**Extract provided**.
I remember, several years ago,
having a conversation about MySpace with the teenage daughter of a co-worker. This was before Facebook captured the market and MySpace was still the place to be for teenagers, GenXers and early tech wave adopters. Even though I had an account with MySpace, I never got past the ugly design and the horrible things that the platform allowed you to do to your profile page and the pages of others. From bright, glittery backgrounds to animated jpegs and the like, it was like the web in 1997, but with fewer pages dedicated to Simpson’s Wav files and Spaceballs quotes, and more pages dedicated to Jay-Z, Brittney Spears and quizzes that map your personality to a character from Friends.
My friend’s daughter, however, loved MySpace. And the thing I hated the most about it, was the thing she loved the most about it. The fact that she had a place on the web that was hers, paid nothing for, and could customize every inch of was the steal of the century. She had a digital home that she could adapt to fit her persona, and she owned it, down to the font used to spell out her name.

**Entries provided**.

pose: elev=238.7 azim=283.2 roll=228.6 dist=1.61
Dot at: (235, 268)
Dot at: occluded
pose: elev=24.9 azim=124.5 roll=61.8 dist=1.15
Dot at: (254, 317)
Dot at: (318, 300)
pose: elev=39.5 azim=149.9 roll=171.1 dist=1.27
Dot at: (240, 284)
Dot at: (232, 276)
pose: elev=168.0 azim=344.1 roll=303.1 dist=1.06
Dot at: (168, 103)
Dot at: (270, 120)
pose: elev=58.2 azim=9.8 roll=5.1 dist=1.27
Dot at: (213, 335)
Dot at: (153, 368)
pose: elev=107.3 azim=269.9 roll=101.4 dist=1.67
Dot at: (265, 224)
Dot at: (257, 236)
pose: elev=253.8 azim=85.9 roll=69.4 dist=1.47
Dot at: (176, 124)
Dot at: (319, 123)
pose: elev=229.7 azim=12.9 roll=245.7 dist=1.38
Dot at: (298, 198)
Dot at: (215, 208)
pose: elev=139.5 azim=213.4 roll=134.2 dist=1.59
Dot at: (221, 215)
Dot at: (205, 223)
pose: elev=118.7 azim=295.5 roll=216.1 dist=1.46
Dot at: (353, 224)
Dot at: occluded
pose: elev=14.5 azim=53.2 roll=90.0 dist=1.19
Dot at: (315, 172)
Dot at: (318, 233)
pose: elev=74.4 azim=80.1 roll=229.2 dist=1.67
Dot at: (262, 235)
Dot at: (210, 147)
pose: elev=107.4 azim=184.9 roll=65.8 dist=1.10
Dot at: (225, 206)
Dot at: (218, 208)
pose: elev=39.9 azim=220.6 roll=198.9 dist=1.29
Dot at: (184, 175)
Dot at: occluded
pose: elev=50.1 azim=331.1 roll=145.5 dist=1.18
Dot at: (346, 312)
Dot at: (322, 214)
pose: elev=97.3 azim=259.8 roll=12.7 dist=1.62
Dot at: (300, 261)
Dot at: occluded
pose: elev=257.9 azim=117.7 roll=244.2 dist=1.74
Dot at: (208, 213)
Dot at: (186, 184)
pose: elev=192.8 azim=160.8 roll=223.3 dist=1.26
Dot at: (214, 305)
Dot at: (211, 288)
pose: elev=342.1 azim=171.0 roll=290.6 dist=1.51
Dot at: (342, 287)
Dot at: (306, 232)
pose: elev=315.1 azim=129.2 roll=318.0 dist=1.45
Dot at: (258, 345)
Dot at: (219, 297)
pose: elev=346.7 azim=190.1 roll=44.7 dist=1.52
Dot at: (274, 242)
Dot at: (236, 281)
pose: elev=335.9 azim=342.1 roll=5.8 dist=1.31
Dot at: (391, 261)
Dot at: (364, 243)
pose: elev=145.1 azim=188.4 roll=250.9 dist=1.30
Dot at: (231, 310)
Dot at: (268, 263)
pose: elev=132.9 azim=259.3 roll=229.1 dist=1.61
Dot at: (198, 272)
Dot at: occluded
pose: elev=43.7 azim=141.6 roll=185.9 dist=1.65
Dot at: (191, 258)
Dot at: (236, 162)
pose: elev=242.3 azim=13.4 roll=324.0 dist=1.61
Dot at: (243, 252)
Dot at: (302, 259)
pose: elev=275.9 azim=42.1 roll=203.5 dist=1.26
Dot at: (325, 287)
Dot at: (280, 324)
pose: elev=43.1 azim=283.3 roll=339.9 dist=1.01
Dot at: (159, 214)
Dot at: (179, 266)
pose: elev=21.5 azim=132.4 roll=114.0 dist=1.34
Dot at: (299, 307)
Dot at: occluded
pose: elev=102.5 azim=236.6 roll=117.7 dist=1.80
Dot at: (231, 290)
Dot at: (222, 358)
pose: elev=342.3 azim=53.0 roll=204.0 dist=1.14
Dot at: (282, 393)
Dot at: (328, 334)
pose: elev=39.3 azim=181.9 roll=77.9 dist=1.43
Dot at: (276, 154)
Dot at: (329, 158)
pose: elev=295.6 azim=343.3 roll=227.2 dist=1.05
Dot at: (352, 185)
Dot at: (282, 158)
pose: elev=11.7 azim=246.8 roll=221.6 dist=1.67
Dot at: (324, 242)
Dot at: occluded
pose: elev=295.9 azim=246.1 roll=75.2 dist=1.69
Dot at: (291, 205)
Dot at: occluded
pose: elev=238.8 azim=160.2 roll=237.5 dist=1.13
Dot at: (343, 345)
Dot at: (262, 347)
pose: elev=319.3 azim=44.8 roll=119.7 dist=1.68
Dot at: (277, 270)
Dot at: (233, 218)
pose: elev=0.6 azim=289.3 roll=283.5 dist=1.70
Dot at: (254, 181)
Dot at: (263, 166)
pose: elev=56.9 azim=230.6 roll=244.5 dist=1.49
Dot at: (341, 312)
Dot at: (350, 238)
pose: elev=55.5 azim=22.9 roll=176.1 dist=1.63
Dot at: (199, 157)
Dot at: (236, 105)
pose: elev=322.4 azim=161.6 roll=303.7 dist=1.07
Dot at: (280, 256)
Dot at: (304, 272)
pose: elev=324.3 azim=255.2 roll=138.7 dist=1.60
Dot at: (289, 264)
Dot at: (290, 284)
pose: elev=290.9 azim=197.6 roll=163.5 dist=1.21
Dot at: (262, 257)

**Work request**. Return the portion of the MySpace passage between "My friend’s daughter, however, loved" and "out her name.", inclusive, copied word for word.

**The completed task**.
My friend’s daughter, however, loved MySpace. And the thing I hated the most about it, was the thing she loved the most about it. The fact that she had a place on the web that was hers, paid nothing for, and could customize every inch of was the steal of the century. She had a digital home that she could adapt to fit her persona, and she owned it, down to the font used to spell out her name.